- **Exercise prompt**
Your answer must be an exact transcription of every entry.

**** Material for this task

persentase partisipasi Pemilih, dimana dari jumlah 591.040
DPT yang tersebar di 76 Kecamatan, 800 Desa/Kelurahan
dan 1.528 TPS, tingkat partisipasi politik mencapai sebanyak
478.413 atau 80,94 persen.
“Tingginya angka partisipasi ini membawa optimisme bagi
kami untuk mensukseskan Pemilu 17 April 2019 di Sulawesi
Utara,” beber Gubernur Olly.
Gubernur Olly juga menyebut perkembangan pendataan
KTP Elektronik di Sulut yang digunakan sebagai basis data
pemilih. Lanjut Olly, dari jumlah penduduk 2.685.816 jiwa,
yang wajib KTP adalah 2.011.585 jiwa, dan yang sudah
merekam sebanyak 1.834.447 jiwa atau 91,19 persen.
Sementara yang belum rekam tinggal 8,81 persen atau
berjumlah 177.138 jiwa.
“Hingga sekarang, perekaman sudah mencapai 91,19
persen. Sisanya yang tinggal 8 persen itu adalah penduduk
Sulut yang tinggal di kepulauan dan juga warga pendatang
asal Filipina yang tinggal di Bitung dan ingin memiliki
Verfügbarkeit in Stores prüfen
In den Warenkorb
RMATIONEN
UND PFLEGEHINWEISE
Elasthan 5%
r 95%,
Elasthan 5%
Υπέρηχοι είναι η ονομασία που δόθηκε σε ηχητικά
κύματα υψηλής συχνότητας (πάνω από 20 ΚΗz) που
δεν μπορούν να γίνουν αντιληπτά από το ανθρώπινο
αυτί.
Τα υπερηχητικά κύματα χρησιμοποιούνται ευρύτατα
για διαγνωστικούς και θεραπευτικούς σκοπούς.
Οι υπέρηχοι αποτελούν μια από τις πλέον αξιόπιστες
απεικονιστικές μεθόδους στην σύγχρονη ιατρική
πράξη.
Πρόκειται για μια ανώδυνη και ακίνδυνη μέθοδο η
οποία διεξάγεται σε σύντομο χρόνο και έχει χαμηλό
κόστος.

********

- **Answer space**
persentase partisipasi Pemilih, dimana dari jumlah 591.040
DPT yang tersebar di 76 Kecamatan, 800 Desa/Kelurahan
dan 1.528 TPS, tingkat partisipasi politik mencapai sebanyak
478.413 atau 80,94 persen.
“Tingginya angka partisipasi ini membawa optimisme bagi
kami untuk mensukseskan Pemilu 17 April 2019 di Sulawesi
Utara,” beber Gubernur Olly.
Gubernur Olly juga menyebut perkembangan pendataan
KTP Elektronik di Sulut yang digunakan sebagai basis data
pemilih. Lanjut Olly, dari jumlah penduduk 2.685.816 jiwa,
yang wajib KTP adalah 2.011.585 jiwa, dan yang sudah
merekam sebanyak 1.834.447 jiwa atau 91,19 persen.
Sementara yang belum rekam tinggal 8,81 persen atau
berjumlah 177.138 jiwa.
“Hingga sekarang, perekaman sudah mencapai 91,19
persen. Sisanya yang tinggal 8 persen itu adalah penduduk
Sulut yang tinggal di kepulauan dan juga warga pendatang
asal Filipina yang tinggal di Bitung dan ingin memiliki
Verfügbarkeit in Stores prüfen
In den Warenkorb
RMATIONEN
UND PFLEGEHINWEISE
Elasthan 5%
r 95%,
Elasthan 5%
Υπέρηχοι είναι η ονομασία που δόθηκε σε ηχητικά
κύματα υψηλής συχνότητας (πάνω από 20 ΚΗz) που
δεν μπορούν να γίνουν αντιληπτά από το ανθρώπινο
αυτί.
Τα υπερηχητικά κύματα χρησιμοποιούνται ευρύτατα
για διαγνωστικούς και θεραπευτικούς σκοπούς.
Οι υπέρηχοι αποτελούν μια από τις πλέον αξιόπιστες
απεικονιστικές μεθόδους στην σύγχρονη ιατρική
πράξη.
Πρόκειται για μια ανώδυνη και ακίνδυνη μέθοδο η
οποία διεξάγεται σε σύντομο χρόνο και έχει χαμηλό
κόστος.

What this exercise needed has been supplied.